Campaign co-ordinator Helen Lowry, of the Migrant Rights Centre Ireland (MRCI) said Taoiseach Enda Kenny had shown a deep understanding of the plight of the undocumented Irish, separated from families and living in the shadows, in the United States.

“It is time for him to acknowledge the people here in Ireland in exactly the same situation,’’ she added.

“Regularising undocumented migrants in Ireland would bring them out from the shadows and into the system.’’

Ms Lowry said this would be good for society and the economy and would strengthen the Government’s case for the Irish in the US. “It is the right and smart thing to do,’’ she added.

She said by the time the Taoiseach arrived in the White House for the traditional St Patrick’s Day celebration, he would have received emails from over 2,000 people throughout the country urging him to act on behalf of the undocumented in Ireland.

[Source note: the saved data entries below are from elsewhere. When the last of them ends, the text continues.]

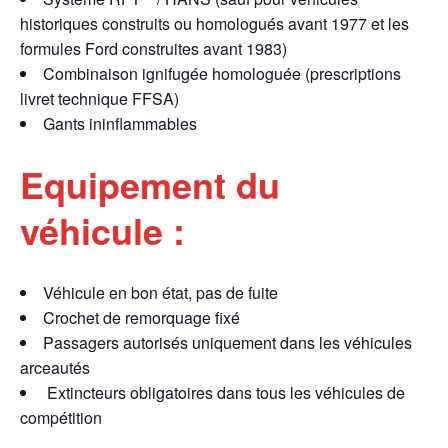
historiques construits ou homologués avant 1977 et les
formules Ford construites avant 1983)
Combinaison ignifugée homologuée (prescriptions
livret technique FFSA)
Gants ininflammables
Equipement du
véhicule :
Véhicule en bon état, pas de fuite
Crochet de remorquage fixé
Passagers autorisés uniquement dans les véhicules
arceautés
Extincteurs obligatoires dans tous les véhicules de
compétition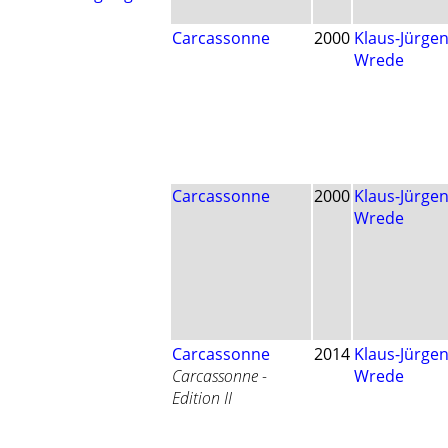
Carcassonne
2000
Klaus-Jürge
Wrede
Carcassonne
2000
Klaus-Jürge
Wrede
Carcassonne
2014
Klaus-Jürge
Carcassonne -
Wrede
Edition II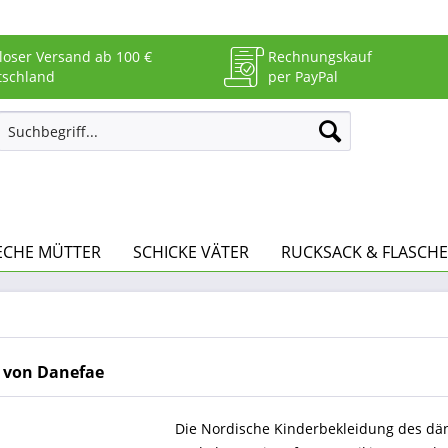
loser Versand ab 100 €
Rechnungskauf
tschland
per PayPal
ECHE MÜTTER
SCHICKE VÄTER
RUCKSACK & FLASCHE
 von Danefae
Die Nordische Kinderbekleidung des dän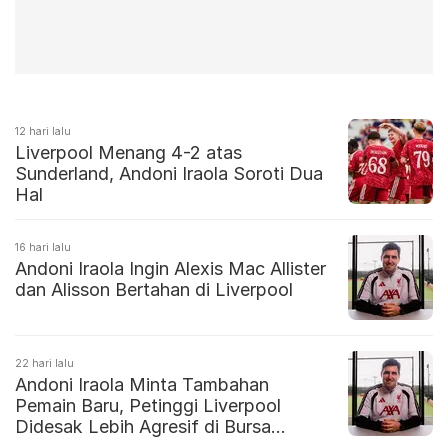
12 hari lalu
Liverpool Menang 4-2 atas
Sunderland, Andoni Iraola Soroti Dua
Hal
16 hari lalu
Andoni Iraola Ingin Alexis Mac Allister
dan Alisson Bertahan di Liverpool
22 hari lalu
Andoni Iraola Minta Tambahan
Pemain Baru, Petinggi Liverpool
Didesak Lebih Agresif di Bursa
Transfer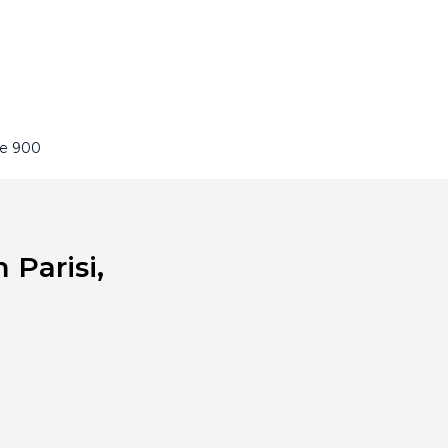
de 900
 Parisi,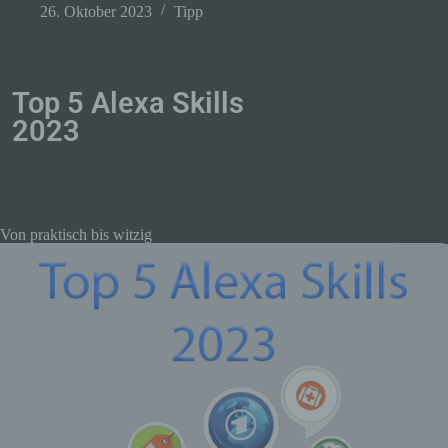
26. Oktober 2023
Tipp
Top 5 Alexa Skills
2023
Von praktisch bis witzig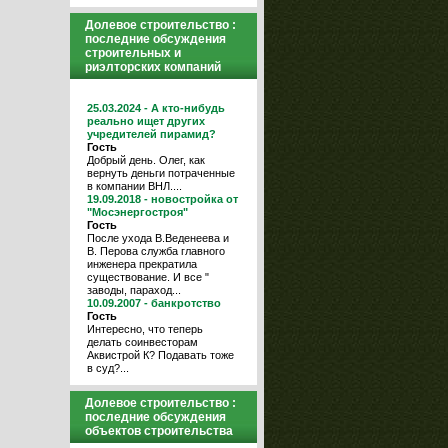
Долевое строительство :
последние обсуждения
строительных и
риэлторских компаний
25.03.2024 - А кто-нибудь
реально ищет других
учредителей пирамид?
Гость
Добрый день. Олег, как
вернуть деньги потраченные
в компании ВНЛ....
19.09.2018 - новостройка от
"Мосэнергостроя"
Гость
После ухода В.Веденеева и
В. Перова служба главного
инженера прекратила
существование. И все "
заводы, параход...
10.09.2007 - банкротство
Гость
Интересно, что теперь
делать соинвесторам
Аквистрой К? Подавать тоже
в суд?...
Долевое строительство :
последние обсуждения
объектов строительства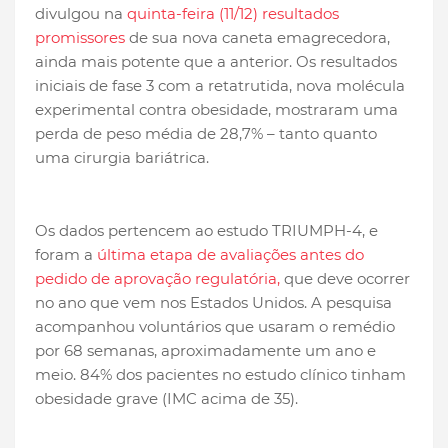
divulgou na
quinta-feira (11/12) resultados
promissores
de sua nova caneta emagrecedora,
ainda mais potente que a anterior. Os resultados
iniciais de fase 3 com a retatrutida, nova molécula
experimental contra obesidade, mostraram uma
perda de peso média de 28,7% – tanto quanto
uma cirurgia bariátrica.
Os dados pertencem ao estudo TRIUMPH-4, e
foram a
última etapa de avaliações antes do
pedido de aprovação regulatória,
que deve ocorrer
no ano que vem nos Estados Unidos. A pesquisa
acompanhou voluntários que usaram o remédio
por 68 semanas, aproximadamente um ano e
meio. 84% dos pacientes no estudo clínico tinham
obesidade grave (IMC acima de 35).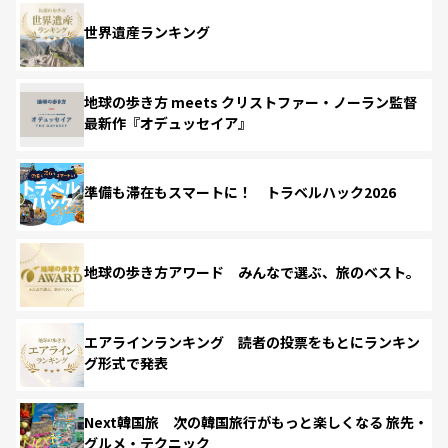
世界遺産ランキング
地球の歩き方 meets クリストファー・ノーラン監督
最新作『オデュッセイア』
準備も滞在もスマートに！ トラベルハック2026
地球の歩き方アワード みんなで選ぶ、旅のベスト。
エアラインランキング 読者の投票をもとにランキン
グ形式で発表
Next韓国旅 次の韓国旅行がもっと楽しくなる 旅先・
グルメ・テクニック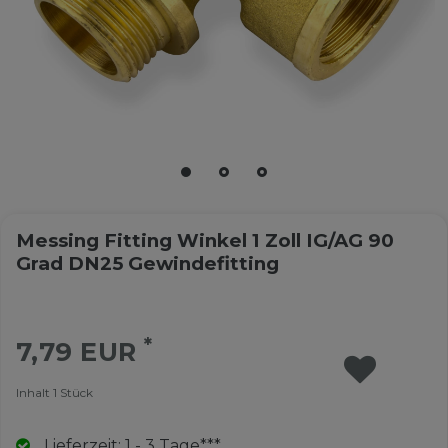
Messing Fitting Winkel 1 Zoll IG/AG 90
Grad DN25 Gewindefitting
*
7,79 EUR
Inhalt
1
Stück
Lieferzeit: 1 - 3 Tage***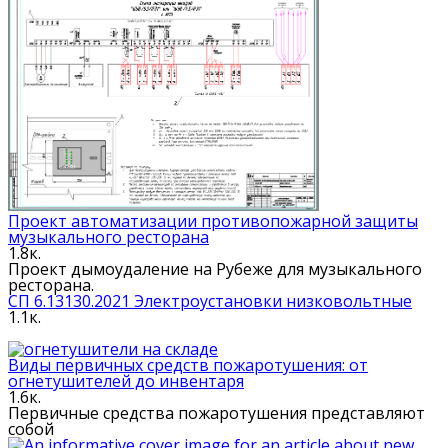
Проект автоматизации противопожарной защиты
музыкального ресторана
1.8к.
Проект дымоудаление на Рубеже для музыкального
ресторана.
СП 6.13130.2021 Электроустановки низковольтные
1.1к.
Виды первичных средств пожаротушения: от
огнетушителей до инвентаря
1.6к.
Первичные средства пожаротушения представляют
собой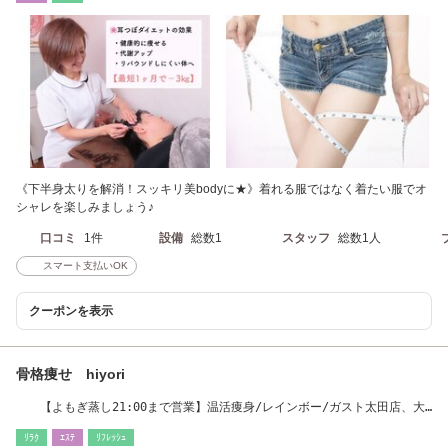
《下半身太りを解消！スッキリ美bodyに★》着れる服ではなく着たい服でオ
シャレを楽しみましょう♪
口コミ
1件
設備
総数1
スタッフ
総数1人
スマート支払いOK
クーポンを表示
骨格痩せ hiyori
【よもぎ蒸し21:00まで営業】温活痩身/レインボー/ガスト太田店、大
渚亭から車で3分
ﾘﾗｸ
ｴｽﾃ
ﾘﾌﾚｯｼｭ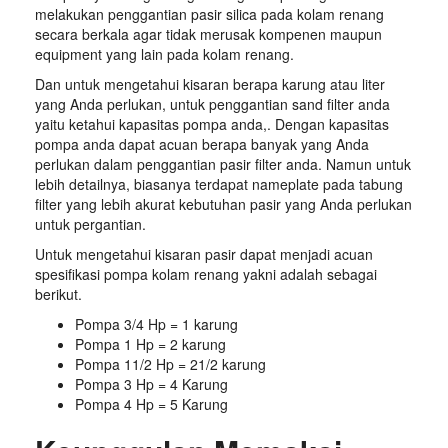
melakukan penggantian pasir silica pada kolam renang
secara berkala agar tidak merusak kompenen maupun
equipment yang lain pada kolam renang.
Dan untuk mengetahui kisaran berapa karung atau liter
yang Anda perlukan, untuk penggantian sand filter anda
yaitu ketahui kapasitas pompa anda,. Dengan kapasitas
pompa anda dapat acuan berapa banyak yang Anda
perlukan dalam penggantian pasir filter anda. Namun untuk
lebih detailnya, biasanya terdapat nameplate pada tabung
filter yang lebih akurat kebutuhan pasir yang Anda perlukan
untuk pergantian.
Untuk mengetahui kisaran pasir dapat menjadi acuan
spesifikasi pompa kolam renang yakni adalah sebagai
berikut.
Pompa 3/4 Hp = 1 karung
Pompa 1 Hp = 2 karung
Pompa 11/2 Hp = 21/2 karung
Pompa 3 Hp = 4 Karung
Pompa 4 Hp = 5 Karung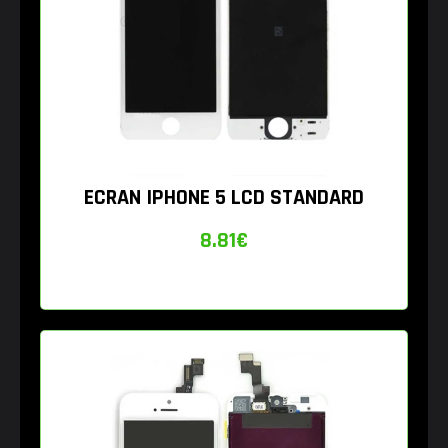
ECRAN IPHONE 5 LCD STANDARD
8.81
€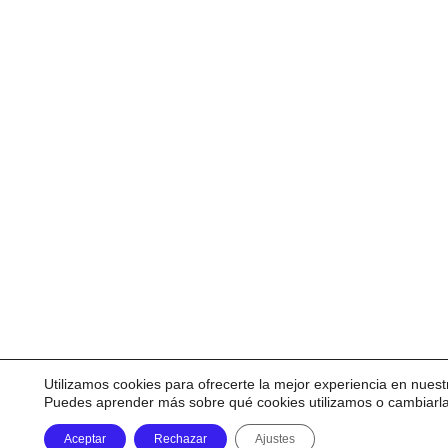
Utilizamos cookies para ofrecerte la mejor experiencia en nuest
Puedes aprender más sobre qué cookies utilizamos o cambiarl
Aceptar
Rechazar
Ajustes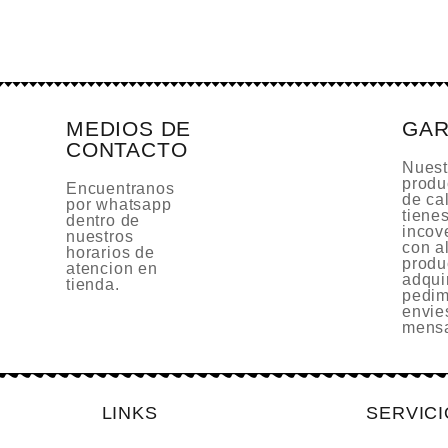
MEDIOS DE
GAR
CONTACTO
Nuest
produ
Encuentranos
de cal
por whatsapp
tiene
dentro de
incov
nuestros
con a
horarios de
produ
atencion en
adquir
tienda.
pedim
envie
mensa
LINKS
SERVIC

Jayson Montenegro, from the Philippines, a Dublin-based carer, said he had been one of the undocumented since coming to Ireland 11 years ago.

He said he had come to the country to ensure his three children had “a good future’’, given that he could not support them at home.

“Undocumented people in Ireland share the struggles and fears of the undocumented Irish in America, and we share their hopes and dreams, too,’’ he added.

Mr Montenegro said he found Irish people “friendly and welcoming’’.